Records from a data collection
[Start of section]
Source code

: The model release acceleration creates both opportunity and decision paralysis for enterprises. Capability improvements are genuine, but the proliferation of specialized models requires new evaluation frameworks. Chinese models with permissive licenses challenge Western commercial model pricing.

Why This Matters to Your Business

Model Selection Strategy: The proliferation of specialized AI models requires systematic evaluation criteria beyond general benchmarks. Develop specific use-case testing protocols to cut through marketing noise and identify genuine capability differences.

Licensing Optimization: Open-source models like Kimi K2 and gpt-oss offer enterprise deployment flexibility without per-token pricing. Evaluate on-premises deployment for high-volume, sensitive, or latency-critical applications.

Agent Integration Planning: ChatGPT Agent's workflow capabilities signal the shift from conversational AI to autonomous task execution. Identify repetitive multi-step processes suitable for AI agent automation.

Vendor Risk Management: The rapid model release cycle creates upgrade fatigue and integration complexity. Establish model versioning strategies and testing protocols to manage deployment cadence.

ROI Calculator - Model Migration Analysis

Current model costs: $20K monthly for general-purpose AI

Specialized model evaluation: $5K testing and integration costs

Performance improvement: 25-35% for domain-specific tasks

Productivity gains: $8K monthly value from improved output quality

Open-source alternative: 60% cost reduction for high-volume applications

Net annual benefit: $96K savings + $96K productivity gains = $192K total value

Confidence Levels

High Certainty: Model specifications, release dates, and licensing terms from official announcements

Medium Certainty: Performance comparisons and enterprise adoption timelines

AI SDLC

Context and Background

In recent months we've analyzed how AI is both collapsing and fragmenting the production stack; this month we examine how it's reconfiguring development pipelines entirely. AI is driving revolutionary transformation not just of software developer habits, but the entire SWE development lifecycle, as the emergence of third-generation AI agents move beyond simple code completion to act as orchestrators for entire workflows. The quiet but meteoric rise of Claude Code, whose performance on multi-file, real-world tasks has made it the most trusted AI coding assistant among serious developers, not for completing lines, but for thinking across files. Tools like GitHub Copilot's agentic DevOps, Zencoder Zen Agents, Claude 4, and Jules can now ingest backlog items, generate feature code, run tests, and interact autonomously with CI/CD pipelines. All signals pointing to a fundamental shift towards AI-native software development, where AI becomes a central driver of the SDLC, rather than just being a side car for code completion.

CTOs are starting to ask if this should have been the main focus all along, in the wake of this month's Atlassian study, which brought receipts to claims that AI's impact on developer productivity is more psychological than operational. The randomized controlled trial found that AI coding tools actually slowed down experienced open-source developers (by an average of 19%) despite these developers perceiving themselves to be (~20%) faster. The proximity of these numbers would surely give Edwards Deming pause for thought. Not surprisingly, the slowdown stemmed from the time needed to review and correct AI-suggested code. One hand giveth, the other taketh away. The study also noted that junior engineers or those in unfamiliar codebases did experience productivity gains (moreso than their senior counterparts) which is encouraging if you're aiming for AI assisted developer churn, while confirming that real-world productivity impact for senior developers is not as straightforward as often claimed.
[End of section]
## [Your assignment]
Among the lines of the data above, some may hold the word "applications"; report how many, as a single number.

## [Written answer]
2